As this magazine went to press, two pieces of significant news for the racing industry came through, one good, one bad. We’ll cover the good news first.

The Levy Board’s annual report for 2013/14 confirmed racing remains firmly on an upward curve as the levy yield – the amount of money collected from bookmakers – broke the £70 million barrier for the first time since 2009/10.

With Betfair’s voluntary contribution of £7.8m helping to take total revenue to £78.5m, the Levy Board expects to allocate £56.4m to prize-money in 2014, representing a 12.8% increase year-on-year. As recently as 2011, the Levy Board contribution to prize-money was a dismal-looking £34.5m.

Despite plans to replace the levy with a more up-to-date funding mechanism, various attempts at change have all fallen flat

As the BHA seeks to finalise the 2015 fixture list and with competition for meetings hotter than ever, an injection of extra cash into the prize fund was exactly what the doctor ordered.

Despite plans to replace the levy with a more up-to-date funding mechanism, various attempts at change have all fallen flat. It’s a subject Sir Eric Parker knows better than most.

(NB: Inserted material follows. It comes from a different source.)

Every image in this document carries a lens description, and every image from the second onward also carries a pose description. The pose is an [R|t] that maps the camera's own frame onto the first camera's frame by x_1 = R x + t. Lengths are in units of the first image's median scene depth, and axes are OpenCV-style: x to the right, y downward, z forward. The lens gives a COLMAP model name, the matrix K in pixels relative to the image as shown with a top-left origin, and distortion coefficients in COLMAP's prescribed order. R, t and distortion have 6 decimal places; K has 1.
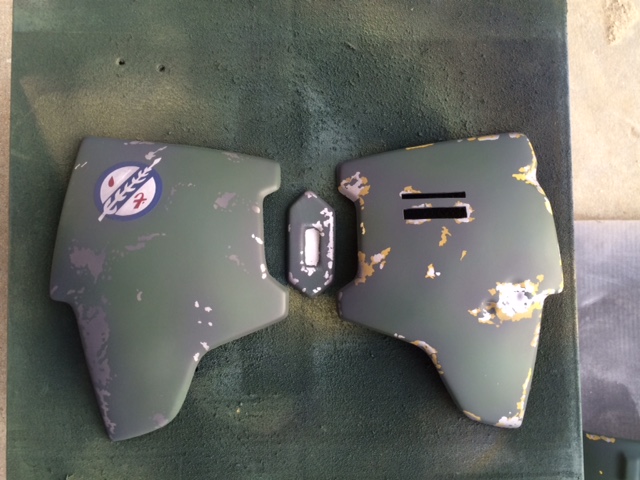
lens RADIAL K [[530.7, 0, 320.0], [0, 530.7, 240.0], [0, 0, 1]] dist [-0.043249, -0.005369]
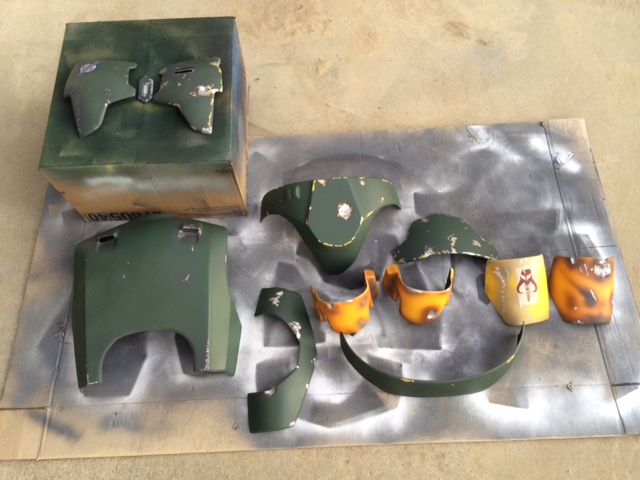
lens RADIAL K [[530.7, 0, 320.0], [0, 530.7, 240.0], [0, 0, 1]] dist [-0.043249, -0.005369]
pose [[0.998714, -0.050272, -0.006521, 0.991459], [0.043998, 0.923499, -0.381069, 2.097774], [0.025179, 0.380293, 0.924523, -1.534540]]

Sir Eric, who is stepping down as an ROA Council member after two decades, was part of the BHA Board that thought it had found an answer to British racing’s funding woes with an idea to replace the levy with a database rights system.

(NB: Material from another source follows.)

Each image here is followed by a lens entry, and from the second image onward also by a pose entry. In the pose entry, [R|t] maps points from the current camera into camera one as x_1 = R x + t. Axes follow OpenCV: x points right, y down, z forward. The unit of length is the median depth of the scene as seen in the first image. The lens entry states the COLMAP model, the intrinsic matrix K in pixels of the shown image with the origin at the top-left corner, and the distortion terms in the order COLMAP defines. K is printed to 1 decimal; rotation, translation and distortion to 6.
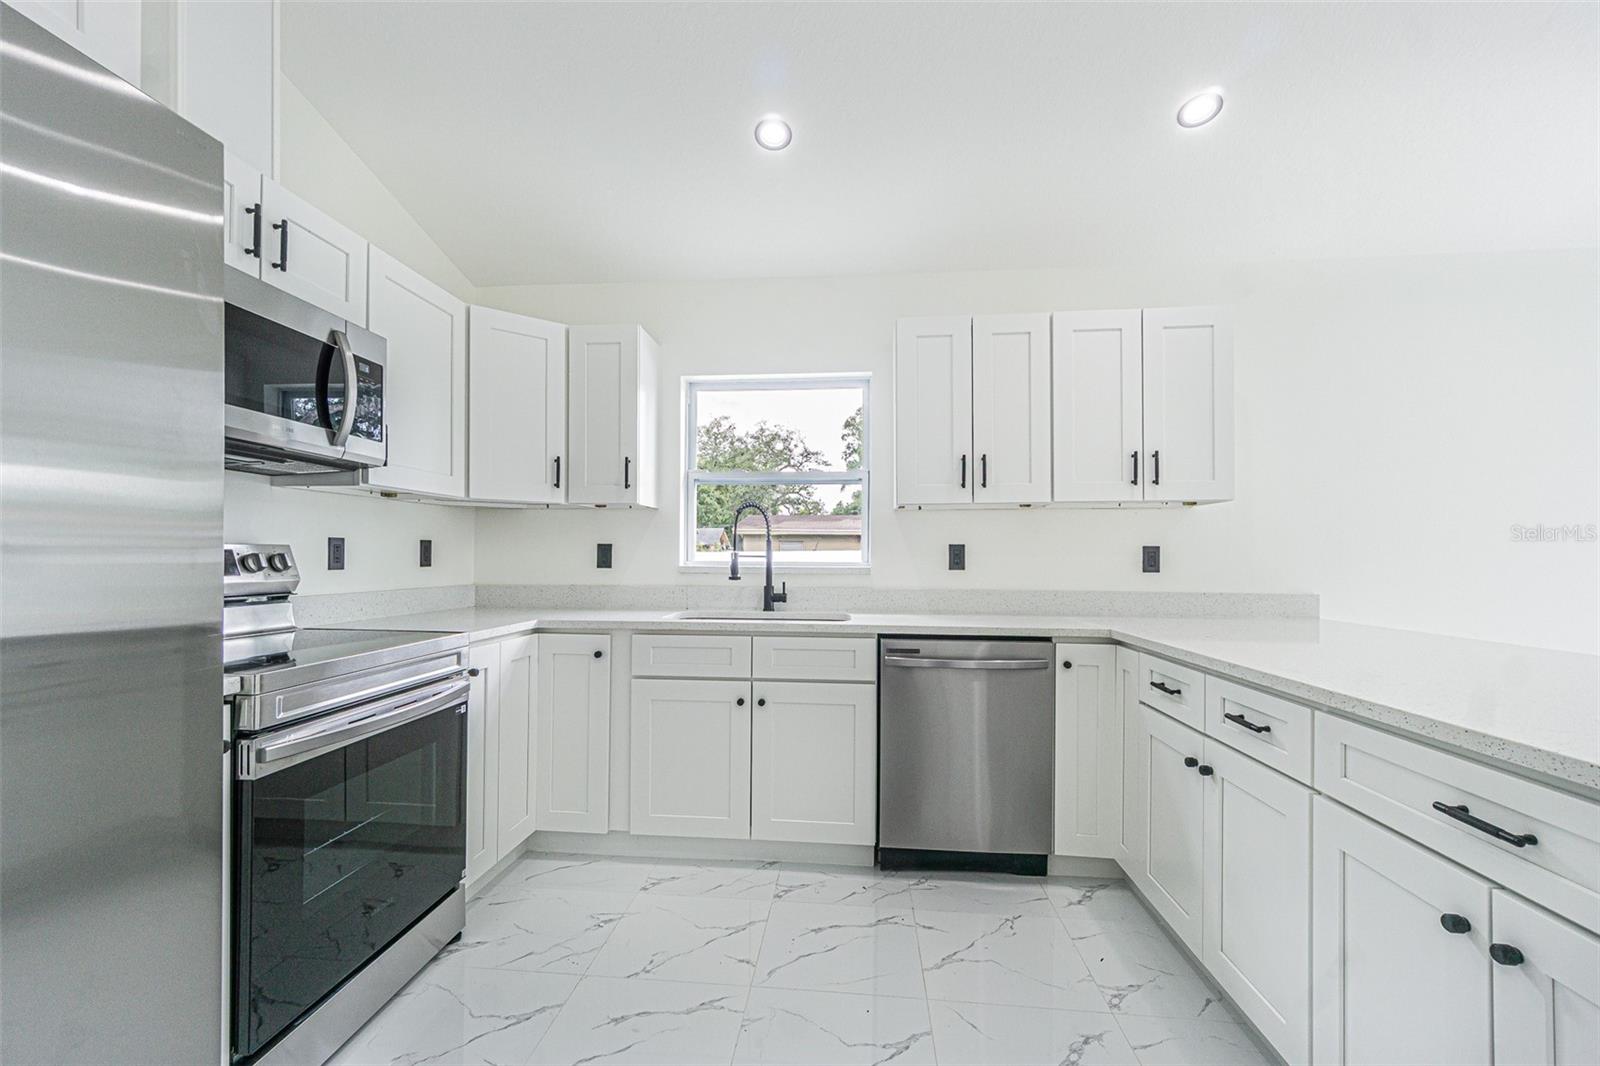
lens RADIAL K [[690.3, 0, 796.5], [0, 690.3, 554.1], [0, 0, 1]] dist [0.001191, 0.000564]
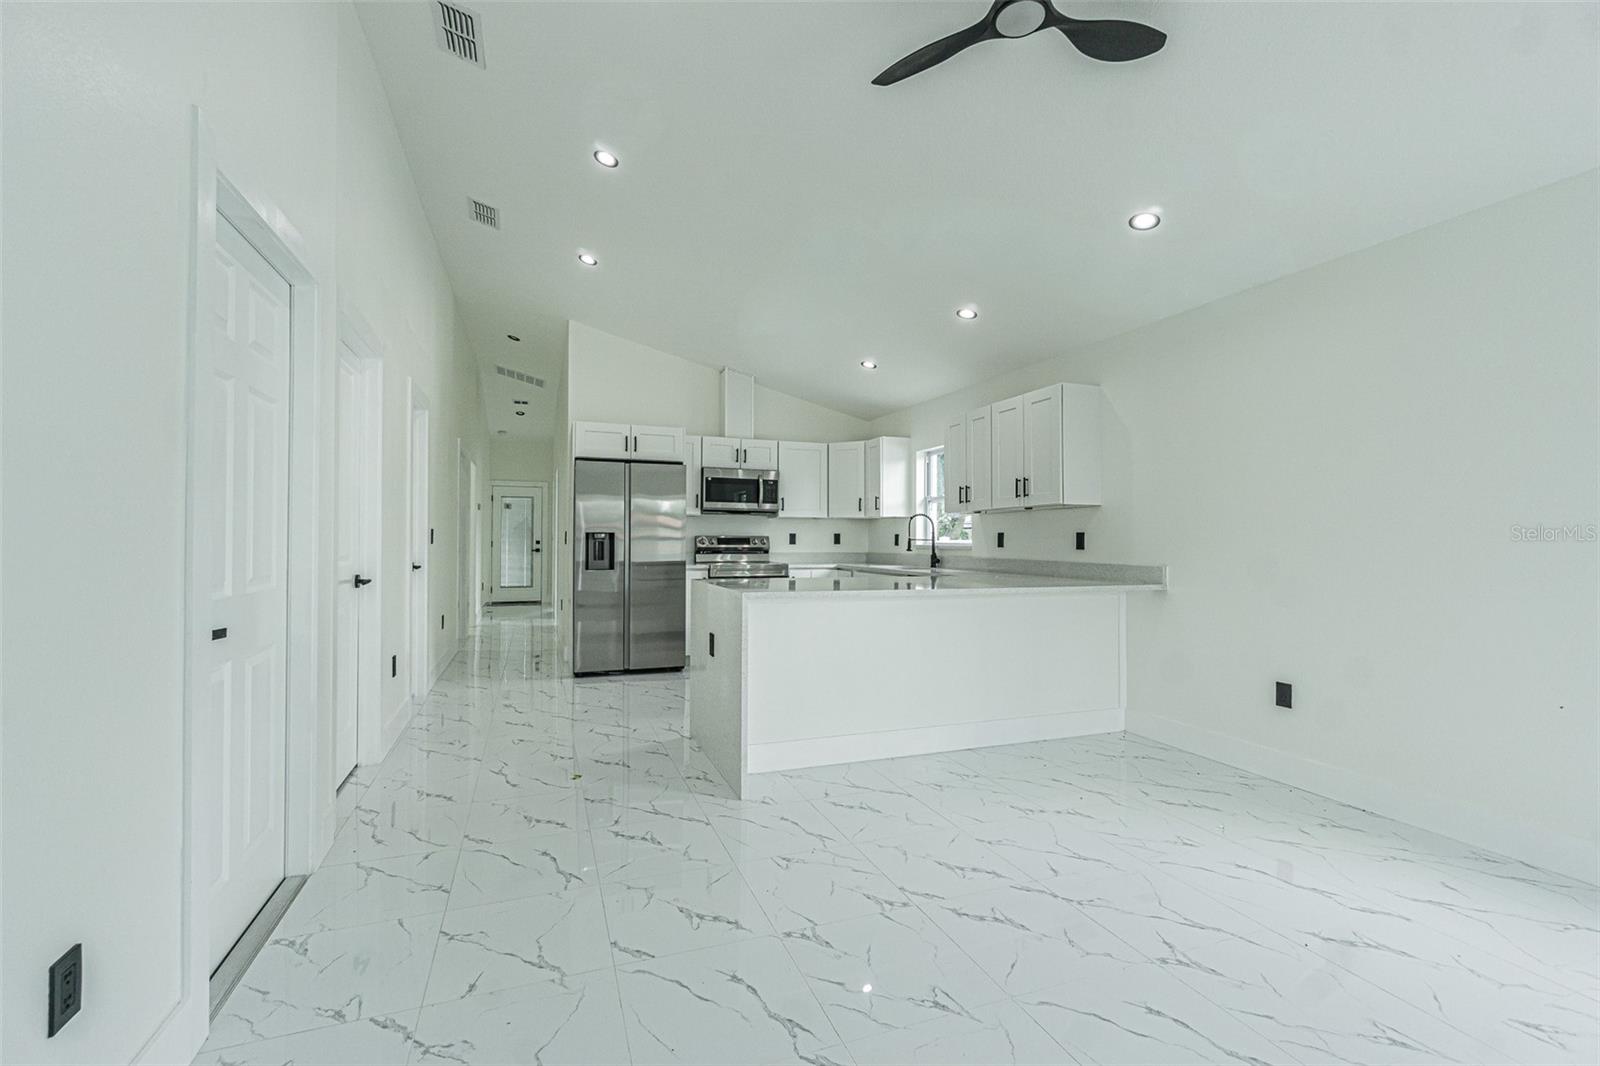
lens RADIAL K [[738.9, 0, 800.0], [0, 738.9, 533.0], [0, 0, 1]] dist [-0.002796, -0.000099]
pose [[0.419973, -0.011133, -0.907468, 1.733794], [-0.001234, 0.999917, -0.012839, 0.011558], [0.907536, 0.006512, 0.419924, -0.246083]]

It all looked to be going well – the Levy Board, created in 1961 after off-course betting was legalised, would be dismantled and consigned to history – but it came unstuck thanks to the intervention of our friends in Europe.

“We lost in the European Court even though our lawyers were very confident we would win,” Sir Eric tells Julian Muscat in this month’s Big Interview.

“They were almost blasé about it, but I’d made a bet with a certain person that we wouldn’t get the money everyone thought we would. We never got there.”

Sir Eric may not have received the result he wanted on that occasion but it’s been a different matter on the track and in the sale ring in recent seasons. He bred Havana Gold, winner of last year’s Group 1 Prix Jean Prat and now a stallion for Qatar Bloodstock, while this month’s cover star, a filly by Dubawi out of his mare Coyote, will be offered at the upcoming Arqana Yearling Sale.

The second late news item concerns the BHA revelation that the post-race samples of five horses have tested positive for morphine, a prohibited substance in racing, with speculation that contaminated feed is to blame. Further testing is currently being carried out and by the time you read this, that number may well have gone up considerably.

The discovery of Mahmood Al Zarooni’s anabolic steroids abuse and subsequent eight-year disqualification sent shockwaves through the British racing industry, causing the BHA to embark on a crusade to clamp down hard on the use of performance-enhancing drugs.

Its latest move is to implement a ban on prohibited substances for the entirety of a thoroughbred’s life, which means from a foal through to retirement, in a zero-tolerance approach.

Good idea, you think – yet the practicalities of such a blanket ban working are not so straightforward, with a grey area surrounding racehorses imported into the UK from countries where the attitude to medication is very different.

Even some leading figures in this country are not convinced a complete ban on anabolic steroids is the right way to go.

Professor Sidney Ricketts, a much-respected authority on veterinary matters and recipient of the prestigious Dominion Bronze at this year’s TBA Awards, called the plan “incomprehensible” at the association’s AGM the following day.

The new policy will come into force on January 1, 2015. Expect more discussion before then.